La projection dans l’atmosphère de 100 à 200 kilomètres cubes de matières formait une sorte de chape au-dessus de l’Europe

Les cendres et gaz dispersés, dont l’acide sulfurique, ont altéré durablement la composition physico-chimique de l’atmosphère, augmentant sa capacité à retenir les rayons du soleil, en obscurcissant le ciel et lui donnant des teintes jaunâtres et orangées. Laurent Testot consacre au cataclysme un chapitre entier de son _Histoire environnementale de l’humanité_. « L’île indonésienne de Sumbawa se transforme en enfer. Dix mille humains sont ensevelis sous un mètre de laves magmatiques, 30 000 de plus meurent dans les quarante-huit heures », la famine alourdit le bilan de 50 000 victimes dans les mois suivants… Au-dessus de l’Europe, le nuage volcanique forme en effet une chape qui mettra trois ans à se dissiper. Lord Byron décrit dans Ténèbres « le ciel monotone, étendu comme un drap mortuaire sur le cadavre du monde ». Il est à l’époque en Suisse, où le Lac Léman déborde et inonde Genève après 130 jours de pluie. Le poète romantique sublime la puissance tellurique des tempêtes. Les peintres, comme Turner, s’emploient à rendre l’éclat surnaturel de ciels rougeoyants et opaques. « Des analyses récentes ont confirmé la fidélité chromatiques de leurs œuvres » précise Laurent Testot, qui rappelle que dans la compagnie de Lord Byron se trouvait alors Mary Shelley. C’est dans cette atmosphère de fin du monde qu’elle va concevoir le personnage de Frankenstein, le Prométhée moderne. Car « le titanesque éternuement du Tambora » est la dernière marque de la prédominance géologique des éléments naturels. À partir de là, c’est l’homme qui devient le principal agent des transformations du globe.

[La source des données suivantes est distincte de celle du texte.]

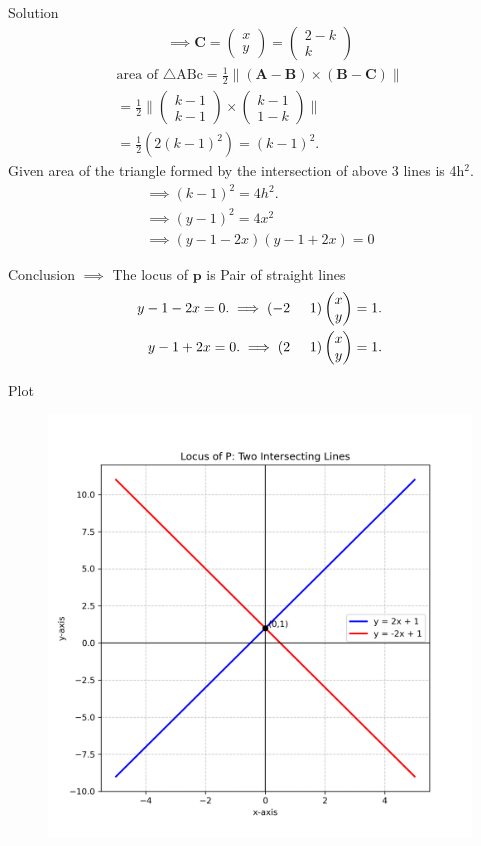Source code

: \documentclass{beamer}
\numberwithin{equation}{section}
\providecommand{\brak}[1]{\ensuremath{\left(#1\right)}}
\theoremstyle{remark}
\providecommand{\norm}[1]{\lVert#1\rVert}
\newcommand{\myvec}[1]{\ensuremath{\begin{pmatrix}#1\end{pmatrix}}}
\let\vec\mathbf
\begin{document}
    \begin{frame}{Solution}
        \begin{align}
    \implies \vec{C}=\myvec{x\\y}=\myvec{2-k\\k}
\end{align}
\begin{align}
    \text{area of }\triangle \text{ABc}=\frac{1}{2}\norm{(\vec{A}-\vec{B})\times(\vec{B}-\vec{C})}\\
    =\frac{1}{2}\norm{\myvec{k-1\\k-1}\times\myvec{k-1\\1-k}}\\
    =\frac{1}{2}(2(k-1)^2)=(k-1)^2.
\end{align}
Given area of the triangle formed by the intersection of above 3 lines is 4h$^2$.
\begin{align}
    \implies (k-1)^2= 4h^2.\\
    \implies (y-1)^2=4x^2\\
    \implies(y-1-2x)(y-1+2x)=0
    \end{align}
    \end{frame}

    \begin{frame}{Conclusion}
        $\implies$ The locus of $\vec{p}$ is Pair of  straight lines
    \begin{align}
     y-1-2x=0. \implies  \brak{-2\hspace{0.5cm}1}\myvec{x\\y}=1.\\
     y-1+2x=0. \implies  \brak{2\hspace{0.5cm}1}\myvec{x\\y}=1.
   \end{align}
    \end{frame}
    
    

\begin{frame}{Plot}
    \begin{figure}[H]
    \centering
    \includegraphics[width=0.70\columnwidth]{figs/01.png}
    \label{fig-1}
\end{figure}
\end{frame}
\end{document}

C’est ce qu’on désigne désormais comme l’ère de l’Anthropocène

Paul Crutzen, le créateur du concept, définissait ainsi l’ère où l’activité humaine a débordé les forces naturelles pour faire sortir le système terrestre de ses ornières, le plaçant sur un terrain glissant où il réagit de façon imprévisible et toujours plus violente. Le météorologue et chimiste, prix Nobel 1995, datait ses débuts de l’ère industrielle. L’invention de la machine à vapeur a développé une économie de croissance basée sur la combustion d’énergie fossile générant des émissions de CO2. Mais le géographe suédois Andreas Malm rappelle dans son livre L’anthropocène contre l’histoire que cette évolution n’est pas seulement due au développement spontané de systèmes techniques ou à l’initiative de l’espèce humaine en général. Dans le « contrechamp du récit de l’Anthropocène », il y a les propriétaires des moyens de production, « une petite coterie d’hommes blancs britanniques qui a littéralement pointé la vapeur comme une arme – sur mer et sur terre, sur les bateaux et sur les rails – contre la quasi totalité de l’humanité ». Au détriment de l’énergie hydraulique, plus propre, et qui était la base de la première industrie du coton, berceau du capitalisme. Son usage étant limité par le nombre de cours d’eau disponibles, et contraint par leur emplacement géographique rural, la logique de l’accumulation du capital exigeait des débouchés plus prometteurs et surtout situés à proximité des bassins d’emplois. « L’avantage de la vapeur – conclut Andreas Malm – tenait à sa parfaite adéquation, non pas à la production d’énergie en soi, mais à l’exploitation de la main-d’œuvre. » Aujourd’hui cet avantage concurrentiel continue à placer les pays développés loin devant tous les autres en matière de pollution. Et au lieu de compenser les dommages en aidant les plus exposés aux conséquences du dérèglement climatique, on ne parle que de fermer des frontières ou d’élever des murs.